| Görev Yönergesi A |
Hayvanlara yönelik şiddet konulu aşağıdaki metni iki cümleyle nasıl özetlersiniz?

| Sayfa Metni |
“Ülkemizde maalesef her gün hayvanlara yönelik yeni bir şiddet olayı ile güne başlıyoruz. Önceki gün Ankara Haymana’da, görüntülere göre bir şahsın kendisine ait olduğu ifade edilen 2 çoban köpeğini vahşice eşek yavrusuna saldırtarak, hayvanın ölümüne yol açması ve görüntülerin bir maharetmiş gibi sosyal medya hesabından yayınlaması bizleri bir kez daha üzüntüye ve derin endişeye sevk etmiştir.
Hayvanlara şiddet bir psikolojik vakadır. Bugün şehirlerin en büyük mağdurları konumunda olan sahipsiz hayvanlara eziyet edenlerin devlet gözetiminde rehabilitasyon merkezlerinde belli sürelerde tedavi altına alındıktan sonra toplum içerisine döndürülmeleri gerekmektedir. Aksi taktirde ileride toplum açısından çok daha vahim sonuçlarla karşılaşılması kaçınılmazdır. Hayvana şiddet konusunda iktidarından muhalefetine, sivil toplum kuruluşlarına kadar sosyal medyada tepkisel paylaşımlar yapılması olumlu ancak, çözüm değildir. Kamuoyunun tepkisi hızla büyüyüp aynı hızla sönmektedir. Hayvan hakkının olmadığı yerde insan hakkının olmayacağı aşikardır. Çözümün adresi TBMM’dir.

| Bir veri bloğu |
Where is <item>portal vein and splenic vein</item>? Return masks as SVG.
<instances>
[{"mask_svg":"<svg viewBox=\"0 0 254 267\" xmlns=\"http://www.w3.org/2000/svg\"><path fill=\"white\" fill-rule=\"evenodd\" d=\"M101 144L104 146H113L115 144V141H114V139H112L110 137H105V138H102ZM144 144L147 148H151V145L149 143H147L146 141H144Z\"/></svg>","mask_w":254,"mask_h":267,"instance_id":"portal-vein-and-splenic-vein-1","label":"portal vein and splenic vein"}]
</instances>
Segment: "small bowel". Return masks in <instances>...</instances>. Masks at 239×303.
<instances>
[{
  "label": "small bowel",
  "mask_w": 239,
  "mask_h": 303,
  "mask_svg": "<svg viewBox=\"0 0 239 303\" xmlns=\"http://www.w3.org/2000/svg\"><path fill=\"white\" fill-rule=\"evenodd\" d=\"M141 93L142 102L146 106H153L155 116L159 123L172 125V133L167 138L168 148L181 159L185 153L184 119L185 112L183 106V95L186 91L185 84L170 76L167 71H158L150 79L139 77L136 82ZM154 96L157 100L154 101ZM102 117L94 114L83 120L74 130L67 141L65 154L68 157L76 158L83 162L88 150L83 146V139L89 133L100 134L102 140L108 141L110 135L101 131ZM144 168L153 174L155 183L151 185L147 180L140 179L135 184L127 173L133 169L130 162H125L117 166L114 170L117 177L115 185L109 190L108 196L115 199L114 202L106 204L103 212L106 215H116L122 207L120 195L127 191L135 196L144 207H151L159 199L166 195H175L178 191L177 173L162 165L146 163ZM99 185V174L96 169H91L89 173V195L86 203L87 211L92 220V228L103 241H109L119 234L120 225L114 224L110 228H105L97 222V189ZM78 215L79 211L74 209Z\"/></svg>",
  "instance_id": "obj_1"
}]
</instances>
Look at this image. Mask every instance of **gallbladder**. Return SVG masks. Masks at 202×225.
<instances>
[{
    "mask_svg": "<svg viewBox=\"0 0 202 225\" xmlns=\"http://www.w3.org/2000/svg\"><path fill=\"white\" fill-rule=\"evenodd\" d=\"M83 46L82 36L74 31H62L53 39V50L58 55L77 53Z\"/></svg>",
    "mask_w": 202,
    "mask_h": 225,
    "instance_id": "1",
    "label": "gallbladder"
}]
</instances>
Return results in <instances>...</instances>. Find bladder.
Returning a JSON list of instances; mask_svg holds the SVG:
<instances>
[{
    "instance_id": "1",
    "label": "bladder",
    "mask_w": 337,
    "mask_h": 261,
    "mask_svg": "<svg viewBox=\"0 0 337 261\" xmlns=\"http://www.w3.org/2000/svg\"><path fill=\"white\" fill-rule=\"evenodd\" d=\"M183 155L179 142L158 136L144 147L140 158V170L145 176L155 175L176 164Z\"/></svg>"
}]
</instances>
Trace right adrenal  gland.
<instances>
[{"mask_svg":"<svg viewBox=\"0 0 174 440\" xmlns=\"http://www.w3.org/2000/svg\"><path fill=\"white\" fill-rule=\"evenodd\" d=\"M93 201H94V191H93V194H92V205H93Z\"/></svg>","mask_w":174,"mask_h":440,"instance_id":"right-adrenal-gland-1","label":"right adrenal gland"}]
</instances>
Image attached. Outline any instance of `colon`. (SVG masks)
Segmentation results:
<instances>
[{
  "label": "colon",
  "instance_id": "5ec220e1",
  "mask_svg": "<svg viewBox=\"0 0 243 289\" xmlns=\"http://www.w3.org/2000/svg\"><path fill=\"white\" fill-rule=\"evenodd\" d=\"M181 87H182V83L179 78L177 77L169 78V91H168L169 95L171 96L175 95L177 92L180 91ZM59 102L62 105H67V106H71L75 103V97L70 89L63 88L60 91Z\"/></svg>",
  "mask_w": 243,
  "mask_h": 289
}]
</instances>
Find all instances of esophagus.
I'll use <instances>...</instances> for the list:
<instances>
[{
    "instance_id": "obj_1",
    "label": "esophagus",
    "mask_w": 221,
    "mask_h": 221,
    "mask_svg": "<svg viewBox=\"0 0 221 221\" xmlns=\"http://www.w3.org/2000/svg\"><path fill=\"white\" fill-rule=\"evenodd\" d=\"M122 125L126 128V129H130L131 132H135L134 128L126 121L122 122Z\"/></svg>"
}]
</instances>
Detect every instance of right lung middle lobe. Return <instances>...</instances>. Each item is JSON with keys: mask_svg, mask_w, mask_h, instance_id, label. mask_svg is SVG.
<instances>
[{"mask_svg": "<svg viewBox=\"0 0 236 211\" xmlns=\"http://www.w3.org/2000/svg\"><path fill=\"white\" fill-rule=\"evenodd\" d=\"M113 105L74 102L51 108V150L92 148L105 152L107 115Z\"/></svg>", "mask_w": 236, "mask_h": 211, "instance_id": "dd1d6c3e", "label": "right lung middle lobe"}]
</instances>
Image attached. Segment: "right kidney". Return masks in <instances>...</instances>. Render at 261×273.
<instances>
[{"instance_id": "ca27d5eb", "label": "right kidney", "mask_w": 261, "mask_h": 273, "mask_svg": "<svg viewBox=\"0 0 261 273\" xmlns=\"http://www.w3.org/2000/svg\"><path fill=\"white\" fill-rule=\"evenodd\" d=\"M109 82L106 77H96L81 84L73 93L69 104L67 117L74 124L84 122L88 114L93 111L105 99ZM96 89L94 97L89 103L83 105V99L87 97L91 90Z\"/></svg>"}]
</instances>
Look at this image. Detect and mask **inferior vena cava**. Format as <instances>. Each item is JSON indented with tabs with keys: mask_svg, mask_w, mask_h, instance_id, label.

| Görev Yönergesi B |
Yukarıdaki girdilerde "Each" kelimesini içeren satırları sayın; bu kaç satırdır? Yalnızca sayıyı yazın.

| Görev Çözümü A |
Ankara Haymana'da bir şahsın iki çoban köpeğini bir eşek yavrusuna saldırtarak hayvanın ölümüne yol açması ve görüntüleri sosyal medya hesabından yayınlaması, derin üzüntü ve endişeye yol açmıştır. Metne göre hayvanlara şiddet psikolojik bir vakadır, eziyet edenler devlet gözetiminde rehabilitasyon merkezlerinde tedavi edilmelidir, sosyal medyadaki tepkiler çözüm değildir ve çözümün adresi TBMM'dir.

| Görev Çözümü B |
2